Aim » Copy word for word the lines of the data starting with the line containing "collection date: 1902-08-09" and going on through the line containing "determined by: Flickinger, Jonathan A.", with both of those lines included.

Material to process »
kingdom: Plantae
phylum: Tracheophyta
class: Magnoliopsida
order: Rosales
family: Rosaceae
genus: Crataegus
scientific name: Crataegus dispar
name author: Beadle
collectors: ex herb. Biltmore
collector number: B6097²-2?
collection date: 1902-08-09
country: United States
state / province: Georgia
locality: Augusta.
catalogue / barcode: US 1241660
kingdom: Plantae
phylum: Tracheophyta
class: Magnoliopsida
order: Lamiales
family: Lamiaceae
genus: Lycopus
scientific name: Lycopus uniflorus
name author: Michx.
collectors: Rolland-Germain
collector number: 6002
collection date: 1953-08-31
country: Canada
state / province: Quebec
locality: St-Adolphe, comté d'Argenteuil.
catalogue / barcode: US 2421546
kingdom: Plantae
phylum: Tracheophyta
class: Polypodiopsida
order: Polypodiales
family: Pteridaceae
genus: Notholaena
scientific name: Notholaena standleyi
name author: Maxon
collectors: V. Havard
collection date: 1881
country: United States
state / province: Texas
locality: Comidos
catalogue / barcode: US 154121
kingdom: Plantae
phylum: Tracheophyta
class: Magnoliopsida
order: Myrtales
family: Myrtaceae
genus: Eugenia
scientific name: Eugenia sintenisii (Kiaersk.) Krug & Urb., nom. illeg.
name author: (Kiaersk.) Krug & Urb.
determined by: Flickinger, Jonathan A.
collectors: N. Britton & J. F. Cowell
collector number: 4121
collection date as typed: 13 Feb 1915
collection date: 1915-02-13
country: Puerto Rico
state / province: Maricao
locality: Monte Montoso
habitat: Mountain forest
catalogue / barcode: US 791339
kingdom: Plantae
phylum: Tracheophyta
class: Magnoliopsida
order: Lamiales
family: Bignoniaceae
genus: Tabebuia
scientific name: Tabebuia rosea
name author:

Complete response »
collection date: 1902-08-09
country: United States
state / province: Georgia
locality: Augusta.
catalogue / barcode: US 1241660
kingdom: Plantae
phylum: Tracheophyta
class: Magnoliopsida
order: Lamiales
family: Lamiaceae
genus: Lycopus
scientific name: Lycopus uniflorus
name author: Michx.
collectors: Rolland-Germain
collector number: 6002
collection date: 1953-08-31
country: Canada
state / province: Quebec
locality: St-Adolphe, comté d'Argenteuil.
catalogue / barcode: US 2421546
kingdom: Plantae
phylum: Tracheophyta
class: Polypodiopsida
order: Polypodiales
family: Pteridaceae
genus: Notholaena
scientific name: Notholaena standleyi
name author: Maxon
collectors: V. Havard
collection date: 1881
country: United States
state / province: Texas
locality: Comidos
catalogue / barcode: US 154121
kingdom: Plantae
phylum: Tracheophyta
class: Magnoliopsida
order: Myrtales
family: Myrtaceae
genus: Eugenia
scientific name: Eugenia sintenisii (Kiaersk.) Krug & Urb., nom. illeg.
name author: (Kiaersk.) Krug & Urb.
determined by: Flickinger, Jonathan A.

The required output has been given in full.